Chamber Music Fest|Series kicks off Sunday evening
Published 12:00 am Saturday, April 17, 2010
The Vicksburg Chamber Music Festival, in its 11th year, kicks off Sunday evening and will run weekly through May 2.
Vicksburg Chamber Music Festival
The series kicks off at 5 p.m. Sunday and will run weekly — same time, same day — through May 2. Tickets are $15 per person at the door.
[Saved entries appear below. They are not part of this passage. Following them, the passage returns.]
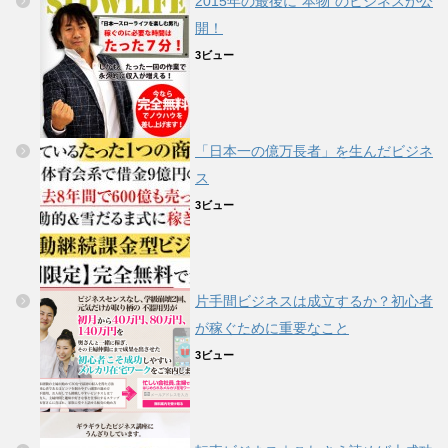
2015年の最後に”本物”のビジネスが公
開！
3ビュー
「日本一の億万長者」を生んだビジネ
ス
3ビュー
片手間ビジネスは成立するか？初心者
が稼ぐために重要なこと
3ビュー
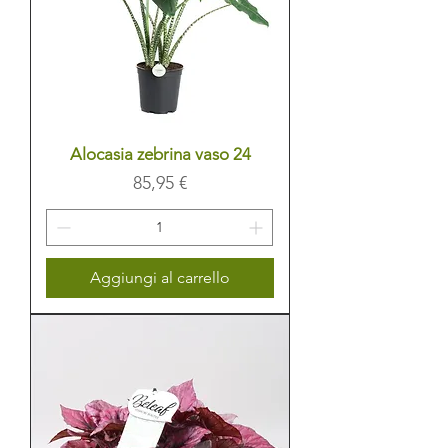
Alocasia zebrina vaso 24
Prezzo
85,95 €
Aggiungi al carrello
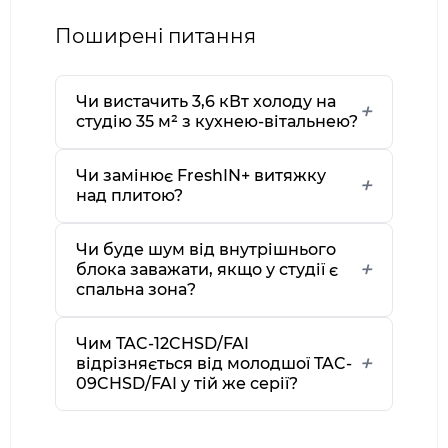
Поширені питання
Чи вистачить 3,6 кВт холоду на
студію 35 м² з кухнею-вітальнею?
Чи замінює FreshIN+ витяжку
над плитою?
Чи буде шум від внутрішнього
блока заважати, якщо у студії є
спальна зона?
Чим TAC-12CHSD/FAI
відрізняється від молодшої TAC-
09CHSD/FAI у тій же серії?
A reception will follow each concert.
The schedule:
• Sunday — Pianist Minju Choi of South Korea; Crawford Street United Methodist Church, 900 Crawford St., 601-636-5612.
• April 25 — Hsiaopei Lee, Alexander Russankovsky and Theresa Sanchez presenting the music of composer Frederic Chopin; First Presbyterian chapel, 1501 Cherry St., 601-636-1200.
• May 2 — Mississippi Symphony Brass Quintet; Mary Harwood House, 600 Fort Hill Drive, 601-636-9421.
The event — presented by Four Seasons of the Arts, a local nonprofit arts organization — will feature music by the Mississippi Symphony Brass Quintet as well as international, award-winning performers, including one of the Chamber Music Festival’s founding members.
“We feel like it’s a real milestone that we’ve been able to continue to offer this event,” said coordinator Frances Koury. “We’ve been able to continue because of a supportive community and sponsors.”
Admission is $15 per person per event.
“This kind of music takes you back to another time and place,” Koury said.
Solo pianist Minju Choi will open the series Sunday. Choi, who began playing piano at age 4, has performed as a recitalist, soloist and chamber musician with the Shreveport and Indianapolis symphonies, Music Academy of the West and Juilliard orchestras. A South Korean who grew up in Indiana, Choi has bachelor’s and master’s degrees from The Juilliard School and a doctorate from Stony Brook University. She has studied in Paris and Hannover, Germany.
Second in the series will be an April 25 performance by violist Hsiaopei Lee, cellist Alexander Russankovsky and pianist Theresa Sanchez. They will present the music of Polish composer Frederic Chopin.
Lee, who has performed on three continents, has been on the strings faculty at the University of Southern Mississippi since 2005 and is the lead violist of the Meridian Symphony Orchestra. She studied in Taiwan and has a master’s degree from Columbia University Teachers College in New York and a doctorate in musical arts from the University of Cincinnati College-Conservatory of Music.
Russankovsky, a graduate of Yale University and the University of Santa Barbara, has performed in Russia, Israel, Europe, Taiwan, Latin America and the U.S. In 2001, he joined the music faculty at Southern Miss.
Sanchez, a Jones County Junior College faculty member, was the founding artistic administrator of the Chamber Music Festival. She has performed with the International Music Institute in Pontlevoy, France, as well as in Canada and across the U.S.
Closing out the series on May 2 will be a performance by the Mississippi Symphony Orchestra’s Brass Quintet on the lawn of the Mary Harwood Home on Fort Hill Drive. The quintet features Darcie Bishop and Wayne Linehan on trumpet, Richard Hudson on French horn, David Dick on trombone and Wade Rackley on tuba.
Bishop has bachelor’s and master’s degrees in trumpet performance from Juilliard and a doctorate from the University of Mississippi. Linehan has a bachelor’s in music education and a master’s in trumpet performance, and is working on his doctorate in musical arts. Hudson is the Mississippi Symphony Orchestra’s director of operations and personnel manager. Dick is the lead trombone player for the symphony and its brass quintet. He has bachelor’s, master’s and doctorate degrees. Rackley is the MSO’s lead tuba player and is a tuba instructor at Millsaps College.